Na sala de aula, comento com a Renata: “Quando me formar, estarei com quase cinquenta anos: no fim da vida! Que chances terei no mercado de trabalho?”
Ela nada responde. Cinco minutos depois, apenas me entrega um papelucho, guardado até hoje como um quase-amuleto:
“Abraão Lincoln
- faliu aos 22;
- depressão aos 23;
- perdeu as eleições aos 26;
- perdeu as eleições aos 30;
- ficou doente aos 38;
- perdeu a mulher que ficou louca aos 40;
- perdeu as eleições aos 50;
- perdeu as eleições aos 58;
- virou Presidente da República”.
Lincoln não é mais um presidente da história dos Estados Unidos. É um marco. Sua biografia destaca seus erros (muitos e grandes) e suas vitórias.
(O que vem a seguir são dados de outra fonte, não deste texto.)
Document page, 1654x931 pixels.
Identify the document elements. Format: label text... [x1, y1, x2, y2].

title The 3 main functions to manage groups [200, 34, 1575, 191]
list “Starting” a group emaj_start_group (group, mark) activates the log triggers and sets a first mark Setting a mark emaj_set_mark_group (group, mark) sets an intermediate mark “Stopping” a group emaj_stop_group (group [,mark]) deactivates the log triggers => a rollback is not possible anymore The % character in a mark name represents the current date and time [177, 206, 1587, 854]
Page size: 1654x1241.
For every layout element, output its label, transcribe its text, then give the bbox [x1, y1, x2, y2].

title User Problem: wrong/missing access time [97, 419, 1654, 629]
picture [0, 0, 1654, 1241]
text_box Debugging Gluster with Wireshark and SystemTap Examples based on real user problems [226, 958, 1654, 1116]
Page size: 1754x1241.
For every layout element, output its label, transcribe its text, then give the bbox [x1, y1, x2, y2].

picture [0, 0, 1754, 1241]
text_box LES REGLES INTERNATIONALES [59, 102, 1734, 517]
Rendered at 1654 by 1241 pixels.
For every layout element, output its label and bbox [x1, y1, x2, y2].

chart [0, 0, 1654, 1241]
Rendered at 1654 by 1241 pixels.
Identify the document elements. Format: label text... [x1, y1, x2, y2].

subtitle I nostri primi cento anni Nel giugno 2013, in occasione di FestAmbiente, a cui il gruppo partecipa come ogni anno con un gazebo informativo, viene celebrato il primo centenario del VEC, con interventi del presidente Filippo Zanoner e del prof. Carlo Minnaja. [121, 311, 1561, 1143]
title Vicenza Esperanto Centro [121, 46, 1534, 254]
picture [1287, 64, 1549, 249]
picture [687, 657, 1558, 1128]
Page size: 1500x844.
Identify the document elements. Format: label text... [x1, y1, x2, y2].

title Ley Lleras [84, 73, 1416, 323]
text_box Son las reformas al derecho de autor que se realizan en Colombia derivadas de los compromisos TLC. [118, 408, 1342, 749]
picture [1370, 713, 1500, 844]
Foi um autodidata que aprendeu com os próprios fracassos e sua história – ou histórias de sua vida – transformou-se em lenda.
Hoje, concluído o curso, encaro o bilhetinho amarelado, já encardido, e me vejo recomeçando, ressurgida das antigas brasas apagadas, que já foram fogo intenso.
Não sou economista nem arquiteta. Mas bacharelei em Direito. As limitações impostas pela luta pela sobrevivência – afinal, é preciso comer, morar, comprar os livros e pagar a faculdade, além de cuidar de uma família – implicaram em tempo menor para a dedicação aos estudos.
No entanto, dei o melhor de mim. Cada pesquisa, cada novo curso ou palestra, era uma nova oportunidade de crescimento. Cada novo trabalho proposto, uma luz.
O tempo é um grande professor, ainda que escasso para todos os nossos propósitos. Gostaria de trabalhar mais, estudar mais, conviver mais com minha família.
Mas se não é possível o que desejo, ao menos pude equilibrar o que tenho: uma família maravilhosa, um emprego que me proporciona pequenos prazeres e desafios e um aproveitamento escolar muito bom.
Transmitida a mensagem, para que outros dela aproveitem, guardo aquelas palavras, no papelzinho velho e manchado, para que ele também renasça, quando redescoberto, daqui a alguns anos, a proporcionar novo alento. A mim ou a quem quer que o encontre.
Maria da Glória Perez Delgado Sanches
Membro Correspondente da ACLAC – Academia Cabista de Letras, Artes e Ciências de Arraial do Cabo, RJ.